The tweet sparked outrage from some of the doctor’s former colleagues who accused the UK of trying to avoid any criticism of Israel. According to accounts of events described to the BBC, the handling of the incident had sparked “huge amounts of discontent” among some UK officials who felt the death announcement was not contextualized.

Hala Hanini, a Chevening graduate and close friend of Al Rayyes, accused the Foreign Office of whitewashing his death.

She told the BBC it was “disgusting, disappointing and outrageous” that the government did not raise any questions over how he was killed.

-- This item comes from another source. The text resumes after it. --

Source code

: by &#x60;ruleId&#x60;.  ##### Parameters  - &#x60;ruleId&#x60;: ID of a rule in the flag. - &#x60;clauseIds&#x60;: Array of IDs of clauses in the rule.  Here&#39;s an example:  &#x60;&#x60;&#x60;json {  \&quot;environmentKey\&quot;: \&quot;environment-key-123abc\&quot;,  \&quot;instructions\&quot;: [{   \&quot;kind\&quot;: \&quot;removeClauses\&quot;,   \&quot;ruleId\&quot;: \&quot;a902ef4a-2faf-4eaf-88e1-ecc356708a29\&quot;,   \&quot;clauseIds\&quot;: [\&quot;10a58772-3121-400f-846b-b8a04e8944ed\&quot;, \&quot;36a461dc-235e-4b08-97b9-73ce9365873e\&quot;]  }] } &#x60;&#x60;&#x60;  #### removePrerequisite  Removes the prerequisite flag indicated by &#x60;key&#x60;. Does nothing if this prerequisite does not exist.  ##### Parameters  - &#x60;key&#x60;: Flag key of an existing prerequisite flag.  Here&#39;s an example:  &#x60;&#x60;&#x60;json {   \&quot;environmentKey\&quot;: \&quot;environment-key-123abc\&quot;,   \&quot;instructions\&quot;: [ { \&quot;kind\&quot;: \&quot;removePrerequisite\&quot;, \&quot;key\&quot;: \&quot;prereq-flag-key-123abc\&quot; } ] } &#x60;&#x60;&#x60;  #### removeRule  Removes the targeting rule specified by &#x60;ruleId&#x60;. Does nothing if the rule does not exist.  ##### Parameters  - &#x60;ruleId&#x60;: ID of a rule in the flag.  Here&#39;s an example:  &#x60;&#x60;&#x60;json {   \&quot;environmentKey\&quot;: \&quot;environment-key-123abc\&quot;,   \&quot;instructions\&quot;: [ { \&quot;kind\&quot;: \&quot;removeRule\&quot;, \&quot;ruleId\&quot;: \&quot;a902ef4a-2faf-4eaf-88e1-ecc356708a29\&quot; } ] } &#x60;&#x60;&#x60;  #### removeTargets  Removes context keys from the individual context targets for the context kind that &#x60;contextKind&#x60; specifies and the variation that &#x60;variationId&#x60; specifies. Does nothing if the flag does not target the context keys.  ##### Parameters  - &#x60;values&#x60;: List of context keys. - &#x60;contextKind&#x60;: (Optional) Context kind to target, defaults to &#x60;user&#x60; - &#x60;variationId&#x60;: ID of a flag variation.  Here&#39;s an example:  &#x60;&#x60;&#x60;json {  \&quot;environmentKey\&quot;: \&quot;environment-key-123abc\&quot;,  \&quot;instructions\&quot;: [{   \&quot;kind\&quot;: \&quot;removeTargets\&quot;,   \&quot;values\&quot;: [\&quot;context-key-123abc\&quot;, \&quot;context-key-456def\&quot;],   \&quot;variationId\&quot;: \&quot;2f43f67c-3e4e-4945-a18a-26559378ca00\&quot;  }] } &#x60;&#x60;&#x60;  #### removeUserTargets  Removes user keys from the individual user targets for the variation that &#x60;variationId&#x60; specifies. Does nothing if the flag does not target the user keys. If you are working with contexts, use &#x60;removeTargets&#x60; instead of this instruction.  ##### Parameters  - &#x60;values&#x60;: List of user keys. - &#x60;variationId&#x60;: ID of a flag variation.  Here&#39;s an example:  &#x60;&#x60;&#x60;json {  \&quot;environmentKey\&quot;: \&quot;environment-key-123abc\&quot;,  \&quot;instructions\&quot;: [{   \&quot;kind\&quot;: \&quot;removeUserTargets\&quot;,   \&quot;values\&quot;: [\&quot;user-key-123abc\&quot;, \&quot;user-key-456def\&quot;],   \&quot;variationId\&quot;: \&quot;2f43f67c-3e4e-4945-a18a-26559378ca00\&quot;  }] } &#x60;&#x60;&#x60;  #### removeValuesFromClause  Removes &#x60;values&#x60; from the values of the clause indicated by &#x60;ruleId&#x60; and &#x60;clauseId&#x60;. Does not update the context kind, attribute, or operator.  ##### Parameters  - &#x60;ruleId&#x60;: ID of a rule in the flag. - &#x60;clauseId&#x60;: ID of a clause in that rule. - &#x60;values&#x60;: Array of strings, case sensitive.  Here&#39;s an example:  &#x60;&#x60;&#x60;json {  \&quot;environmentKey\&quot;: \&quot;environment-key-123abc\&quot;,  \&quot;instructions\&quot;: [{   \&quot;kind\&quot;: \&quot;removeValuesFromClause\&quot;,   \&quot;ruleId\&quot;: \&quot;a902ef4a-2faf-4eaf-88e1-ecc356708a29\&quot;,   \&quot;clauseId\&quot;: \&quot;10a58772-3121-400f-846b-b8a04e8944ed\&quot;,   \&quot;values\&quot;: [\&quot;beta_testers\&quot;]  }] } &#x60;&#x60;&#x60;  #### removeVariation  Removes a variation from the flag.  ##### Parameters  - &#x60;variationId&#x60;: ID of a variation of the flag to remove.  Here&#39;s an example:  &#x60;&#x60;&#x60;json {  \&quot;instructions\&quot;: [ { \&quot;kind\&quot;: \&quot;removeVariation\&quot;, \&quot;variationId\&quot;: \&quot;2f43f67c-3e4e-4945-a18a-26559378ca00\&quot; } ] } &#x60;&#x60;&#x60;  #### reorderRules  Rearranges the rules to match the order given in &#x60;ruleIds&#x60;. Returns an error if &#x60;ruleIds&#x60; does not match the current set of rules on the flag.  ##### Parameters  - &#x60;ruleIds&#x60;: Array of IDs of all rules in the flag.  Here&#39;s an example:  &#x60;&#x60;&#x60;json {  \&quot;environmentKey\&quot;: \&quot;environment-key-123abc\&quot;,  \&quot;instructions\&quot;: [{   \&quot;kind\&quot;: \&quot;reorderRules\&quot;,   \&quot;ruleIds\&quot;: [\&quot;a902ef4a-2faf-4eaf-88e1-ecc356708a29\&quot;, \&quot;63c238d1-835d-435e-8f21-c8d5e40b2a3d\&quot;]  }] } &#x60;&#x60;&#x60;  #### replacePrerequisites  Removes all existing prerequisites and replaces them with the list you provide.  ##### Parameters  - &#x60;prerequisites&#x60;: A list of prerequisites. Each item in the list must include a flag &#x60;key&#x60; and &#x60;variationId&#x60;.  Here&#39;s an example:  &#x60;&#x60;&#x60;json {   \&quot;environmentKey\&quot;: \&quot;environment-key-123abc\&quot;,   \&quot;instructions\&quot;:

“It’s as if he just died of normal things,” she said. “(UK ministers) claim that Israel has the right to self-defense but … it actually has responsibilities over the occupied people to provide them with safety, security … (but) they are committing genocide and calling it falsely self-defense.”

Hanini also accused the UK of failing to uphold international law.

When asked about the concerns raised, the FCDO declined to comment, telling the BBC it “wouldn’t have anything to add beyond the tweet” about Al Rayyes.

The BBC report said it is believed that some staff counselors at the UK Foreign Office have spoken to senior officials about their concerns regarding the government’s position on the war in Gaza.

These include its passive stance toward Israel “breaching international humanitarian law” given the unprecedented scale of civilian deaths in Gaza, and that this could harm wider foreign policy, such as highlighting Russia’s violations of the global rules-based order in Ukraine.

A group of Chevening graduates in 28 countries wrote to Cleverly on Monday, pleading with him to protect their colleagues and “focus on the needs and safety of Chevening Alumni” in Gaza and “work toward an immediate ceasefire.”

Since the start of Israel’s attacks 32 days ago, more than 10,300 Palestinians have been killed, including over 4,100 children, according to the Gazan Health Ministry. The Israeli siege of the territory has denied its 2.2 million residents access to basic items such as food, water, fuel and electricity.

Many Palestinians accuse Israel of intentionally targeting civilians. Israel said it would not agree to a ceasefire until all of the hostages had been released.

The UK government has previously given its “unequivocal” support to Israel, saying it had a “right to defend itself” following the Hamas attacks on Oct. 7. The UK has also urged Israel to uphold international humanitarian law.